A pagoda bell tolls in the quiet, surrounded by blue mist, and an immortal from a grotto with her bracelets and pendants of red jade. A barbican stands in silence, its flags lowered, its jade walls with patterns of yellow and blue like dragon scales. Knife-edges and blades clash and abrade, opening rocks to connect waterways. A soft brush sings a gentle song, and on silk flowing like water partridges call. As the sandalwood palace is erected the mountain ridge quakes; the jade and pearls are carved and set into the shimmering gold screen. A withered sunflower and an iron bird in candlelight at night; an incense burner and ancient classics in a dream of blue wisteria. As the brush-tip swirls ink splashes about, like horse-hoofs leaving deep impressions on rocks, like twin peaks splitting the blue sky.

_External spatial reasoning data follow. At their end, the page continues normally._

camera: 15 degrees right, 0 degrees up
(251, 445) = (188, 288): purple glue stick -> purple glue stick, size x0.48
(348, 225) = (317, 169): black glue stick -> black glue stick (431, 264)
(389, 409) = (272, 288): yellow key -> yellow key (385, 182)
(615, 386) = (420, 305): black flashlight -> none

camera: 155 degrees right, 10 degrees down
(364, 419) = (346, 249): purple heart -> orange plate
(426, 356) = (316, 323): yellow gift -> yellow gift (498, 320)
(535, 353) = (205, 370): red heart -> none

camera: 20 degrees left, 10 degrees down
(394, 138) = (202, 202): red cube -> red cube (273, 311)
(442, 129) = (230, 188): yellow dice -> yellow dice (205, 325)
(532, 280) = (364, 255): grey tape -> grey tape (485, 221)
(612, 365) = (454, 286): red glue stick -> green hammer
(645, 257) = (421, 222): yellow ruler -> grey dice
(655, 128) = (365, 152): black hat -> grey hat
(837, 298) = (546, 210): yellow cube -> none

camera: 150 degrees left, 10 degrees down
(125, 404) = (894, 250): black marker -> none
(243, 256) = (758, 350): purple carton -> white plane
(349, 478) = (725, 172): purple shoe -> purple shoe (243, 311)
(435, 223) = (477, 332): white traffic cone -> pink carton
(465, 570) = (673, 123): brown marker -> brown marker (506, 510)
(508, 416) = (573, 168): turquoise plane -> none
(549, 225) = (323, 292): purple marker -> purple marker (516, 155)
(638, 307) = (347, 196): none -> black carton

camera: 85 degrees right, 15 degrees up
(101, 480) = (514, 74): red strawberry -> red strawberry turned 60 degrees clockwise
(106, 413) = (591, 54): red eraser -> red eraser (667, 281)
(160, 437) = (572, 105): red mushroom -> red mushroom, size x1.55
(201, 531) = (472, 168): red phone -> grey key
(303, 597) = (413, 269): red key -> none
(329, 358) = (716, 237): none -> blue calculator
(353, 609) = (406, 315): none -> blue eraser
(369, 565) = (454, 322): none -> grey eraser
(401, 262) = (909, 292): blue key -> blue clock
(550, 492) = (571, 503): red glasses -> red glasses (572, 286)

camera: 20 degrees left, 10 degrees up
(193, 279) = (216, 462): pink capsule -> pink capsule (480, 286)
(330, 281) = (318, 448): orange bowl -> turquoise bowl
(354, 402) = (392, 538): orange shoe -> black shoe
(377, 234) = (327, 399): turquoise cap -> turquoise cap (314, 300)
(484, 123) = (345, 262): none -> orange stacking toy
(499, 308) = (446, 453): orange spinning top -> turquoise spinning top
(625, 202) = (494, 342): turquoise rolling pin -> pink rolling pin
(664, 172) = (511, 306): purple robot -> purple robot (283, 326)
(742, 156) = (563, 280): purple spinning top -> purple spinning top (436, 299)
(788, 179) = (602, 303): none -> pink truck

I banish the decadent and feeble, like leopards leaping across a scorched field, like a lone wild goose calling atop a pine in snow. I drink from the spring of the Jinci Temple, dwell on the Taihang Mountains, enjoy inscriptions on Cinnabar Cliff, read the paintings of Mojie [Wang Wei, 699-761]—authentic lineage of the Shanyaodan School. I apply Newton’s formulae, listen to Chopin’s music, tour the Grand Canyon, and ride Marco Polo’s gondolas—a magician of colors and lines.
Ink in the ink-stone washes over strange rocks and rusted iron on the riverbed; the edge of the beam pounds the field with crops consumed by locusts. On the smoke-filled ruins, scorched earth and life-giving bacteria share an origin. A pirate ship’s complex structure is analogous to that of a grasshopper or a mallard. The great library of stelae and model letters is my foundation. Foreign cultures and regions furnish my hall. The breath and pulse of the East fill my breast. Channeling the myriad into one, I construct my Writing-Image.
In early autumn in renchen, Year of the Dragon, at the Iron Lantern Studio, Songzhuang.